● **Exercise brief**:
Rewrite every entry below with "scientific name" swapped for "species" and everything else unchanged. Leave the pictures out of your answer.

Start Raw records

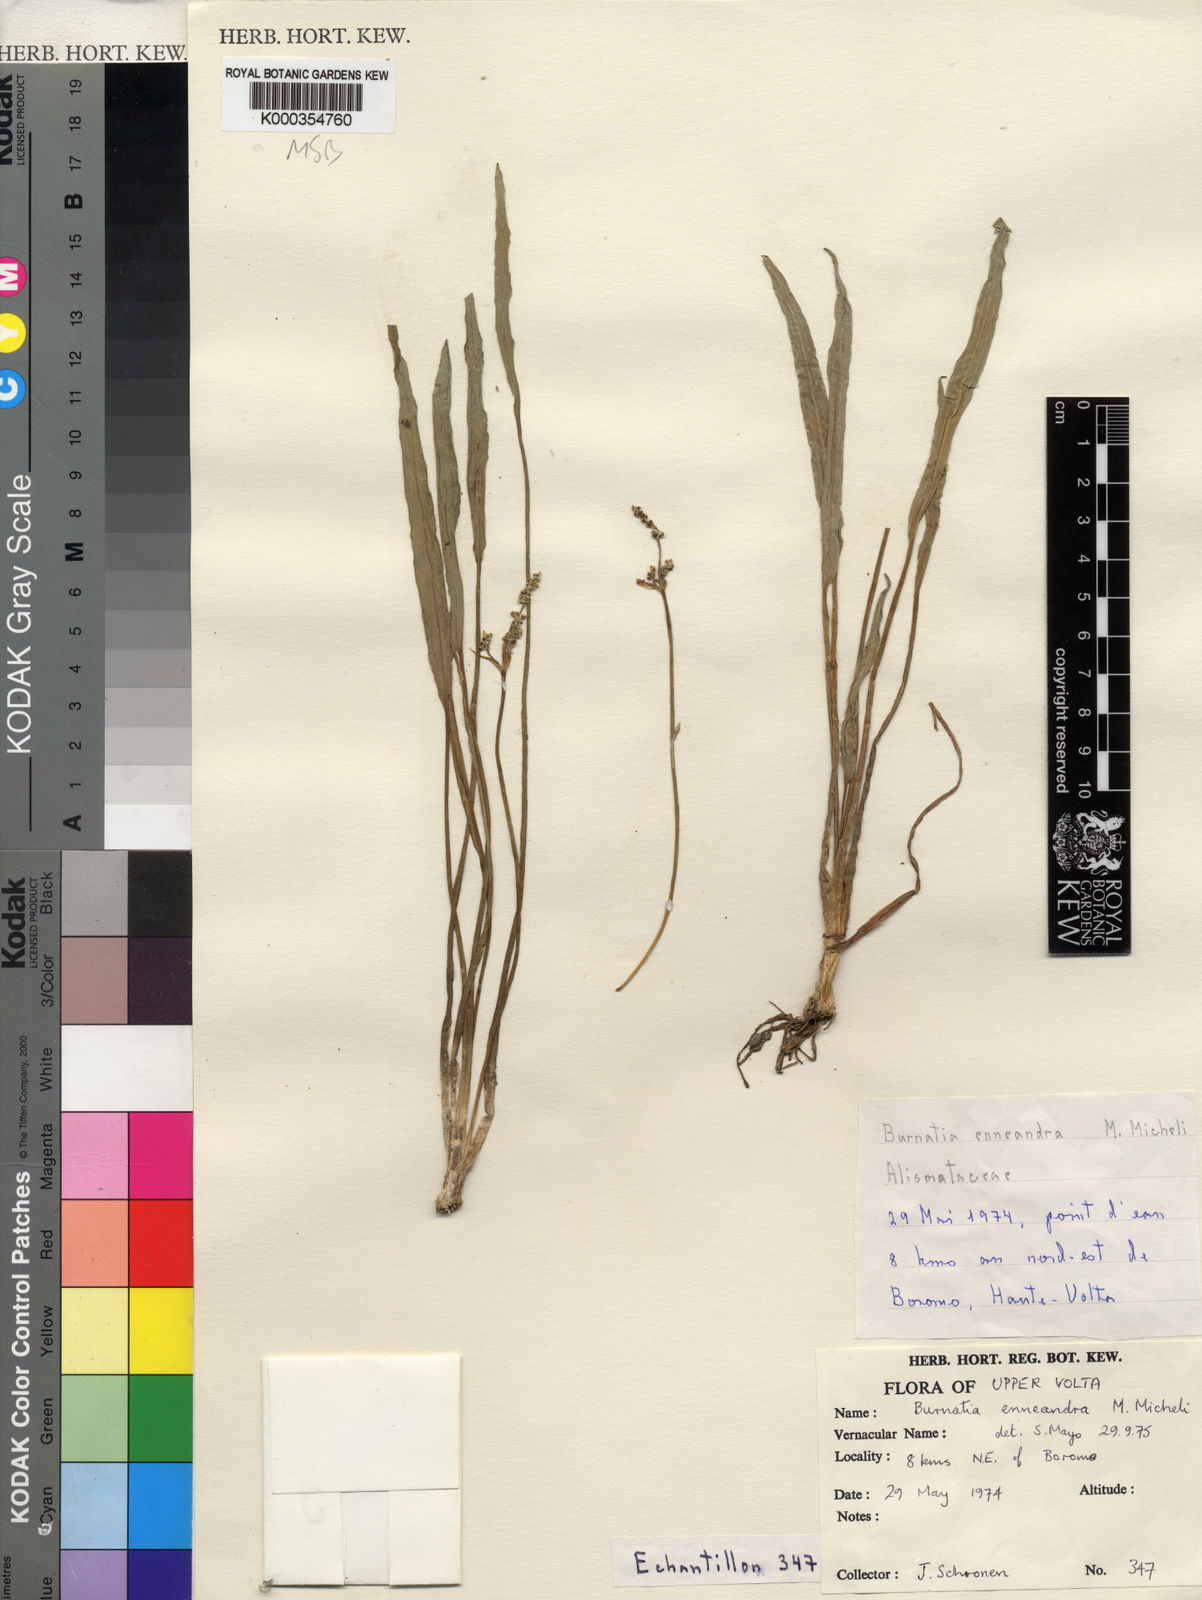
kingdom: Plantae
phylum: Tracheophyta
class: Liliopsida
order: Alismatales
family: Alismataceae
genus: Burnatia
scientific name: Burnatia enneandra
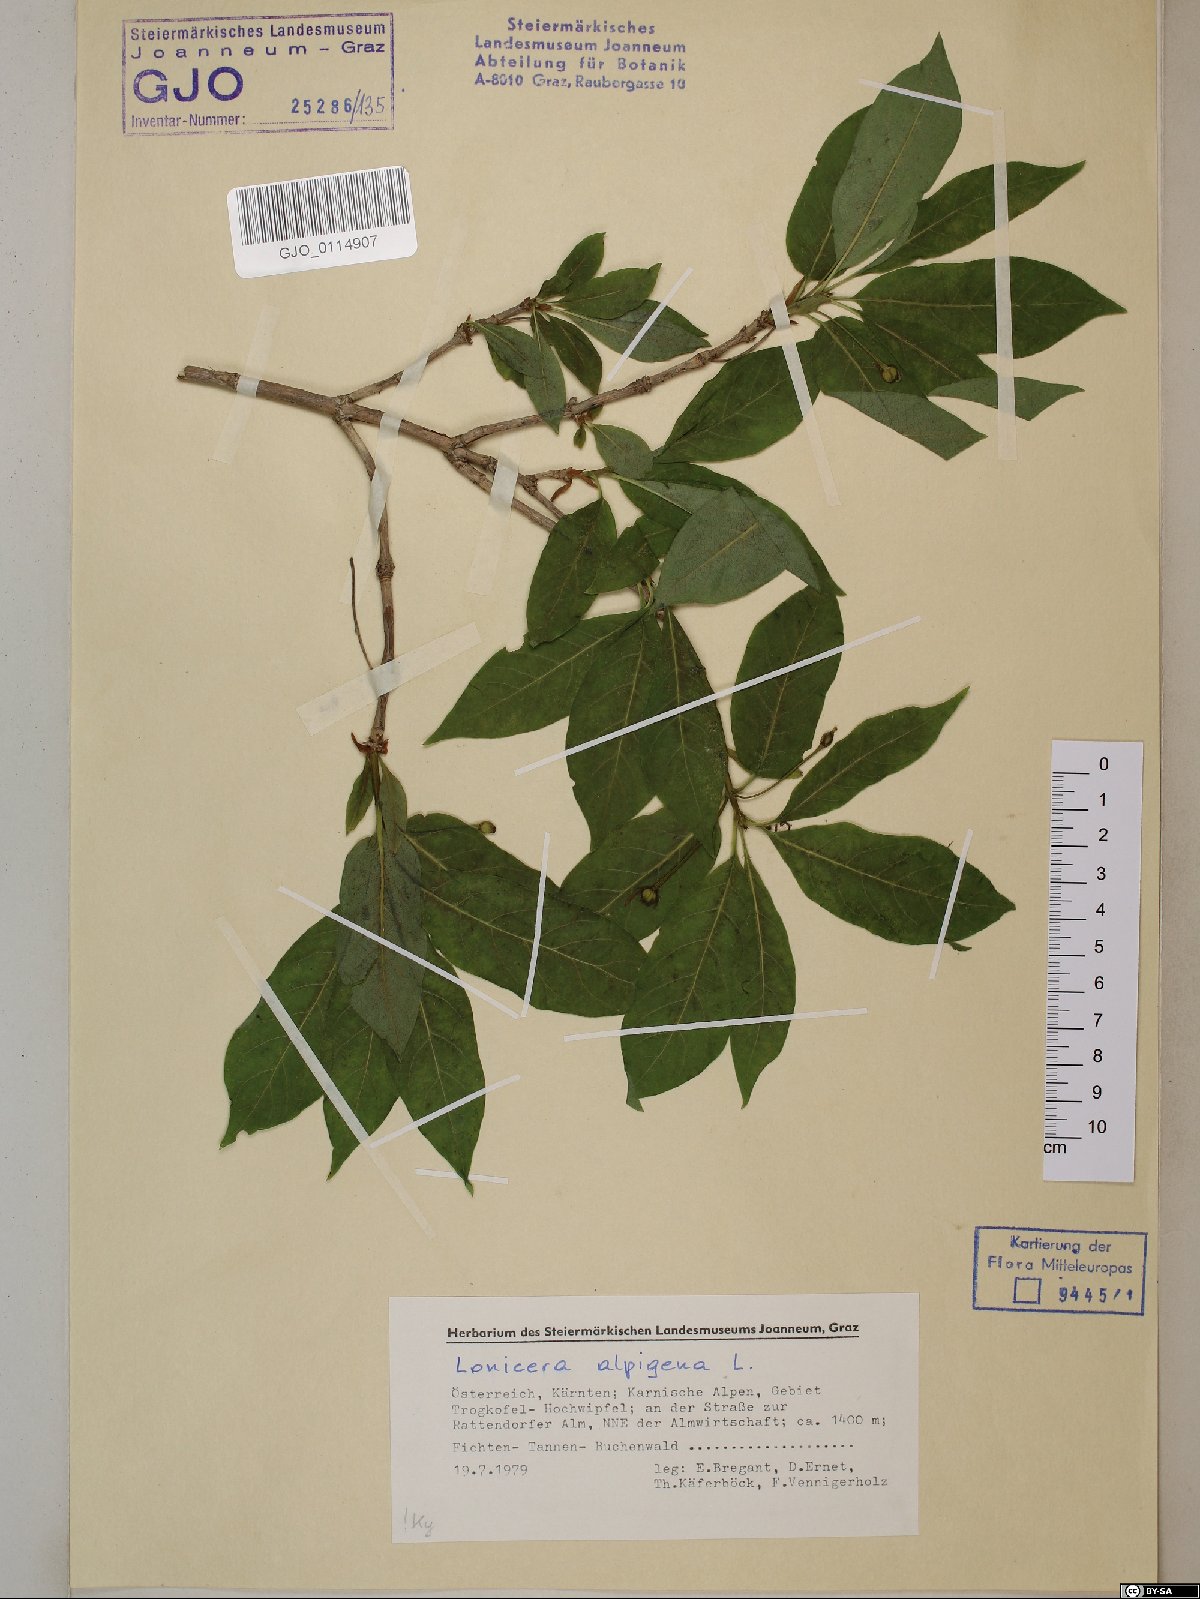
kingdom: Plantae
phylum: Tracheophyta
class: Magnoliopsida
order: Dipsacales
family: Caprifoliaceae
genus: Lonicera
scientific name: Lonicera alpigena
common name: Alpine honeysuckle
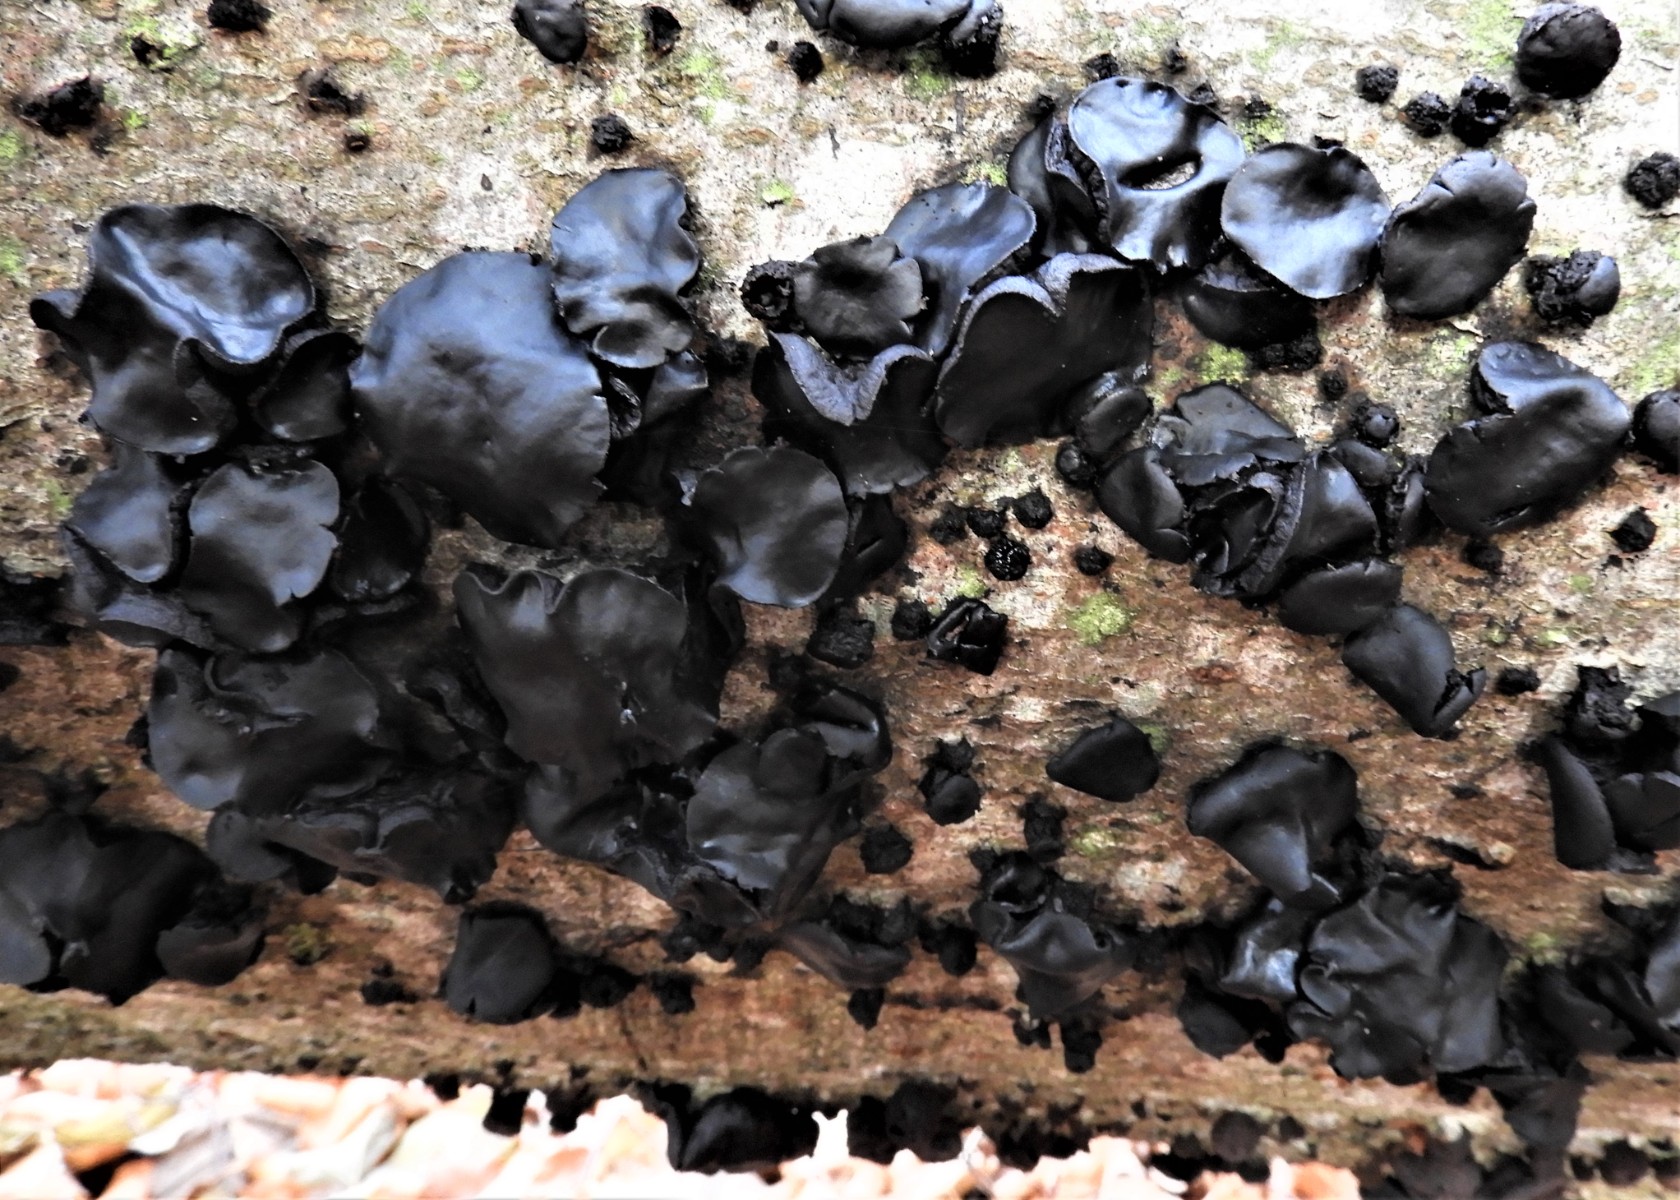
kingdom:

End Raw records

● **Output for this task**:
kingdom: Plantae
phylum: Tracheophyta
class: Liliopsida
order: Alismatales
family: Alismataceae
genus: Burnatia
species: Burnatia enneandra
kingdom: Plantae
phylum: Tracheophyta
class: Magnoliopsida
order: Dipsacales
family: Caprifoliaceae
genus: Lonicera
species: Lonicera alpigena
common name: Alpine honeysuckle
kingdom:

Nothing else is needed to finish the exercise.